SHORT PROBLEM A: Render the lines of the entries as a numbered list, from the line containing "genus: Quercus" up to and including the line containing "family: Psittacidae", leaving out any blank lines.

++++++++++++++++++++

The Position of the Parties
[13] The plaintiff requests summary judgment against the defendant for the amounts claimed on the basis that there are no genuine issues that require a trial, particularly that the damage waiver was invalidated by the defendant.
[14] Counsel for the defendant submits that summary judgment is not appropriate, there are factual issues in dispute, conflicts in the evidence and that a trial is required.
[15] For reasons that follow, summary judgment shall be granted in favour of the plaintiff.
The Law and Legal Principles
Summary Judgment
[16] Summary judgment motions are governed by Rule 20.04 of the Rules of Civil Procedure which provides:
(2) The court shall grant summary judgment if the court is satisfied that there is no genuine issue requiring a trial with respect to a claim or defence…
(2.1) In determining under clause (2)(a) whether there is a genuine issue requiring a trial, the court shall consider the evidence submitted by the parties and, if the determination is being made by a judge, the judge may exercise any of the following powers for the purpose, unless it is in the interest of justice for such powers to be exercised only at a trial:
- Weighing the evidence.
- Evaluating the credibility of a deponent.
- Drawing any reasonable inference from the evidence.
(2.2) A judge may, for the purposes of exercising any of the powers set out in subrule (2.1), order that oral evidence be presented by one or more parties, with or without time limits on its presentation.
[17] The principles for summary judgment motions established from the leading cases can be summarized as follows:
The judge should first determine if there is a genuine issue requiring trial based only on the evidence before the judge, without using the new fact-finding powers. The judge must ask (1) On the basis of the evidentiary record alone, are there genuine issues that require a trial? and (2) Does the evidentiary record provide the evidence needed to fairly and justly adjudicate the dispute?
The onus of establishing that there is no genuine issue requiring a trial rests on the moving party. Where the moving party establishes that there is no genuine issue requiring a trial, the evidentiary onus shifts to the responding party to establish that there is a genuine issue requiring a trial.
The judge is entitled to assume that the record contains all the evidence that would be adduced at trial and must take a hard look at the evidence and the merits of the action at this preliminary stage. A party must put its best foot forward, lead trump or risk losing.

++++++++++++++++++++

SHORT PROBLEM B:
Answer these questions about the passage on summary judgment:
(i) Which rule of the Rules of Civil Procedure governs summary judgment motions?
(ii) On whom does the onus rest of establishing that there is no genuine issue requiring a trial?
(iii) For what amounts does the plaintiff request summary judgment against the defendant?

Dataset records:
++++++++++++++++++++

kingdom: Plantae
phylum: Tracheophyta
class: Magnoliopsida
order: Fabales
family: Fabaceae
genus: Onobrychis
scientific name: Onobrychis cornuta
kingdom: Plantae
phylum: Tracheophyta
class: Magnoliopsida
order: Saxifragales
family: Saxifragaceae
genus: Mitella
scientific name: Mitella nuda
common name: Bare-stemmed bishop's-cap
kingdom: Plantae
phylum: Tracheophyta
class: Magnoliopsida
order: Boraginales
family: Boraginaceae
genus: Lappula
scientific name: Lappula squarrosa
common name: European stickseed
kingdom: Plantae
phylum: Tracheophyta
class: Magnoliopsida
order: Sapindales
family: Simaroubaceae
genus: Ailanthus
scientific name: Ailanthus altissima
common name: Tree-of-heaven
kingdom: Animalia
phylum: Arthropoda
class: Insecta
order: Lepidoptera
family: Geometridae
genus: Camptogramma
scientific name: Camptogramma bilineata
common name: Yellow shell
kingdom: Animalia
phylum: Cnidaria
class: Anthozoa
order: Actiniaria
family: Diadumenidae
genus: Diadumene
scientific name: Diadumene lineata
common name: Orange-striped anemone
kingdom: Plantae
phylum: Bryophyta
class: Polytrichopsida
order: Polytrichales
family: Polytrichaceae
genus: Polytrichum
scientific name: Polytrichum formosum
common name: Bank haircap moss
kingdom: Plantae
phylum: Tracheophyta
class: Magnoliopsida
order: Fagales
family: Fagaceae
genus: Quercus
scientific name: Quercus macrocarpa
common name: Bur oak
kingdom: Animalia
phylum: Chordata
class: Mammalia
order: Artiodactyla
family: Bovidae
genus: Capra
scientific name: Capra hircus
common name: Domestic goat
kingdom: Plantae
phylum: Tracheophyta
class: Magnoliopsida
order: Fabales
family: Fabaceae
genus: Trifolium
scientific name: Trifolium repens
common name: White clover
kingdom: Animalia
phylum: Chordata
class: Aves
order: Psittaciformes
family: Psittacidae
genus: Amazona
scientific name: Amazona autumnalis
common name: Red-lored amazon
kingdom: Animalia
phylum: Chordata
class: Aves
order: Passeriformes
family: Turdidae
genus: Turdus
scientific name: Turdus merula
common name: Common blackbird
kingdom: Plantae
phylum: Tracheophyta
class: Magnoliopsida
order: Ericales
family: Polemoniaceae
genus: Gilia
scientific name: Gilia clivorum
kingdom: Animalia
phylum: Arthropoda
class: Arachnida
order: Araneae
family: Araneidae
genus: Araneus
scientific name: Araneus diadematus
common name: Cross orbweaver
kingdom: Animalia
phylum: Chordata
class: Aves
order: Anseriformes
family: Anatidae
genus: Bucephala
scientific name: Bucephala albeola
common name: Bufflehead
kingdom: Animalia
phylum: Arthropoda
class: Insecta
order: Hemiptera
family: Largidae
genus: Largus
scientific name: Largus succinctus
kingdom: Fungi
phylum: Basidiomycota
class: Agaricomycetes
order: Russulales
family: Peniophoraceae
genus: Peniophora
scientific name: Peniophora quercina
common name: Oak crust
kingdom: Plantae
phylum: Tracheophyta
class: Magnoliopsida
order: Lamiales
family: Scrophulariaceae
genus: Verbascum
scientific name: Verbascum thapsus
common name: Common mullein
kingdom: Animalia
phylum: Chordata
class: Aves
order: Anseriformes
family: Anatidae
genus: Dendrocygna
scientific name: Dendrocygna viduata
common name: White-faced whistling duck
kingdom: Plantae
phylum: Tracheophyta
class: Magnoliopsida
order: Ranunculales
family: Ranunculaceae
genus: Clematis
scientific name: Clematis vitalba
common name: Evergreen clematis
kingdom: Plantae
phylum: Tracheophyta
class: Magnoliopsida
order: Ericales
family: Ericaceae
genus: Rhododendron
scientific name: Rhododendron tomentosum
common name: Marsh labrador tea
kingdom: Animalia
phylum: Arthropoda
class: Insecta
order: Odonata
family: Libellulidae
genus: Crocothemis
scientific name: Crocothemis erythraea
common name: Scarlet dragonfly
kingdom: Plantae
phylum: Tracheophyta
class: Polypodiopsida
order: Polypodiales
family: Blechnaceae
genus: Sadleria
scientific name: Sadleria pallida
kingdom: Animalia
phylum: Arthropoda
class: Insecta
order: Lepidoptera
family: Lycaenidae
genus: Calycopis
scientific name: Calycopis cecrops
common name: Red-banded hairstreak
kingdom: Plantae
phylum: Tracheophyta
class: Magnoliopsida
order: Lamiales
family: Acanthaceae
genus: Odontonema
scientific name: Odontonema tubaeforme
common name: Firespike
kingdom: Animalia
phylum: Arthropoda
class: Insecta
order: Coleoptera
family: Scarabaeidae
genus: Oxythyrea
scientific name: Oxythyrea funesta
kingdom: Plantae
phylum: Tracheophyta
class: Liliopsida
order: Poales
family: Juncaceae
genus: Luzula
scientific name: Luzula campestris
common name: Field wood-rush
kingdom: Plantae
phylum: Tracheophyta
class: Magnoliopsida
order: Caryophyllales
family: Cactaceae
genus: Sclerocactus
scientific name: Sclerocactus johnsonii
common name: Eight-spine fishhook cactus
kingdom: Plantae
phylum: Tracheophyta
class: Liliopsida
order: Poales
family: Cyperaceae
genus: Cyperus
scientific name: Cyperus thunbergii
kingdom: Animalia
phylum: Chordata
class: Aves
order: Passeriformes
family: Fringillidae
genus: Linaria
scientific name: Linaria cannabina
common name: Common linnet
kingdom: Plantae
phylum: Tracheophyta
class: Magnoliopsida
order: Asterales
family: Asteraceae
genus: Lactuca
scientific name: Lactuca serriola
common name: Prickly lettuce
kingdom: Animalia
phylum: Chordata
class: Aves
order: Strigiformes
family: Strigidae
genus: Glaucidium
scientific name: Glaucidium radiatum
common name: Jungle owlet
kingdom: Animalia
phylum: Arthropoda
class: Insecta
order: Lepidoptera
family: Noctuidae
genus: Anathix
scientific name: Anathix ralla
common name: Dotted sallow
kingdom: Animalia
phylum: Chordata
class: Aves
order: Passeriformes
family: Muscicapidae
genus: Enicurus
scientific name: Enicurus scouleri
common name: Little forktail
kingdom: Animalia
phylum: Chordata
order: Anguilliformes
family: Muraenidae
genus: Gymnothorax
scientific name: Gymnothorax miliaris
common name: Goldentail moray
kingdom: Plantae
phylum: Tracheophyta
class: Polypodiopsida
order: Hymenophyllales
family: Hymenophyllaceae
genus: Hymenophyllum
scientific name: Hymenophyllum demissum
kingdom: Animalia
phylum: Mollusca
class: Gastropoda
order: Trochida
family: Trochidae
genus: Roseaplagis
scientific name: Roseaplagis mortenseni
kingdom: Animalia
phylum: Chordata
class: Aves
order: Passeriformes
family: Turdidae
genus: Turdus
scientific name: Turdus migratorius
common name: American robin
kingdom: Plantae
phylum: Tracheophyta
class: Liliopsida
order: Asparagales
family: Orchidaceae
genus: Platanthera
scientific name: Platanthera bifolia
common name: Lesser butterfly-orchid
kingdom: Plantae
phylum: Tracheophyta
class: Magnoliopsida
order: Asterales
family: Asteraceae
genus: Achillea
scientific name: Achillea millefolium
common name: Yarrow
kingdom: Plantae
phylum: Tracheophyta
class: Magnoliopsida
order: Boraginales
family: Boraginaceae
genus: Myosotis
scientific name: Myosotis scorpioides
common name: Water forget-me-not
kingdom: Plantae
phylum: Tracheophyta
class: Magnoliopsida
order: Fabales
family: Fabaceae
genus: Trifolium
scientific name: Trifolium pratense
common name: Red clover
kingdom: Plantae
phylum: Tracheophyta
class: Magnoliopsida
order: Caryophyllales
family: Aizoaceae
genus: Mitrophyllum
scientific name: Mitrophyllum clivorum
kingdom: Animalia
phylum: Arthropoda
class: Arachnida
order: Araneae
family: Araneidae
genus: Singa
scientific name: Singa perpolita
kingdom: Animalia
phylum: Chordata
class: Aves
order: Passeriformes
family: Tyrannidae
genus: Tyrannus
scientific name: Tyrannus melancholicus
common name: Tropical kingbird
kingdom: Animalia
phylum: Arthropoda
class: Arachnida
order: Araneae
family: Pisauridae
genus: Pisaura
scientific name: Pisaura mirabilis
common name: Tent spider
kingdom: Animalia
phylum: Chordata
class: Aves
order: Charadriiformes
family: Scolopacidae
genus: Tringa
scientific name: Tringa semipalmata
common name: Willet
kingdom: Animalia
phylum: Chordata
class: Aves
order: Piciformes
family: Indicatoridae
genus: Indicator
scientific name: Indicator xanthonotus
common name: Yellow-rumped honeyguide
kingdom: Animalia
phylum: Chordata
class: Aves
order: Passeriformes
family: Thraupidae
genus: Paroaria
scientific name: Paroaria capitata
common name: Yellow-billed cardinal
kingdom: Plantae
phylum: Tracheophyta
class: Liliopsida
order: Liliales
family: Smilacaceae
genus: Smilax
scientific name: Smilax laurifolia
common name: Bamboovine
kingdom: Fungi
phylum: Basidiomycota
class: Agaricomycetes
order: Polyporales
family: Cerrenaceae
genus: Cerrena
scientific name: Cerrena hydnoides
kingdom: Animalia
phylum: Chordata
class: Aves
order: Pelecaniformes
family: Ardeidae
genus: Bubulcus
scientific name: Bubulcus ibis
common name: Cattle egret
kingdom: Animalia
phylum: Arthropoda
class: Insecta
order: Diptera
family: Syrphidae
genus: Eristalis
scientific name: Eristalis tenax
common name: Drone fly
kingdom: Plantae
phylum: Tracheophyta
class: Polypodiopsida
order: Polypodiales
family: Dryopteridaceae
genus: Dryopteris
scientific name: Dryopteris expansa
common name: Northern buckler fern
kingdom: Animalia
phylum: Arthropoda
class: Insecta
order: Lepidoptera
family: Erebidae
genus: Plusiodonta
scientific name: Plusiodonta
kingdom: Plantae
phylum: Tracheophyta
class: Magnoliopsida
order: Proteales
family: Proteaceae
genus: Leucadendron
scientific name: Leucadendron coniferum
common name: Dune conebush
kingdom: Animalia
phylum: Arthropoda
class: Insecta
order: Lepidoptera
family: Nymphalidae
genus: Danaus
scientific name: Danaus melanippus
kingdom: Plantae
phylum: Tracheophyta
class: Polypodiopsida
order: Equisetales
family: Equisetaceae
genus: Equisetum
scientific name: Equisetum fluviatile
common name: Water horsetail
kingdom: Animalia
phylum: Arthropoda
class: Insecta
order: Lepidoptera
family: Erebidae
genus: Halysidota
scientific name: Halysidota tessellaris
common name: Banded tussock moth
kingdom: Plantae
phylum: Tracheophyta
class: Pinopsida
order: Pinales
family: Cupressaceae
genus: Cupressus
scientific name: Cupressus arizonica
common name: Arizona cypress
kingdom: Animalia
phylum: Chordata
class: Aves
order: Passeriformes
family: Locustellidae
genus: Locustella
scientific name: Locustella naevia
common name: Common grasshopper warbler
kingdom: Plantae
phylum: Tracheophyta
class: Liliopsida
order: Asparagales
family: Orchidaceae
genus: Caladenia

++++++++++++++++++++

CORRECT RESULT A:
1. genus: Quercus
2. scientific name: Quercus macrocarpa
3. common name: Bur oak
4. kingdom: Animalia
5. phylum: Chordata
6. class: Mammalia
7. order: Artiodactyla
8. family: Bovidae
9. genus: Capra
10. scientific name: Capra hircus
11. common name: Domestic goat
12. kingdom: Plantae
13. phylum: Tracheophyta
14. class: Magnoliopsida
15. order: Fabales
16. family: Fabaceae
17. genus: Trifolium
18. scientific name: Trifolium repens
19. common name: White clover
20. kingdom: Animalia
21. phylum: Chordata
22. class: Aves
23. order: Psittaciformes
24. family: Psittacidae

CORRECT RESULT B:
(i) Rule 20.04
(ii) The moving party
(iii) The amounts claimed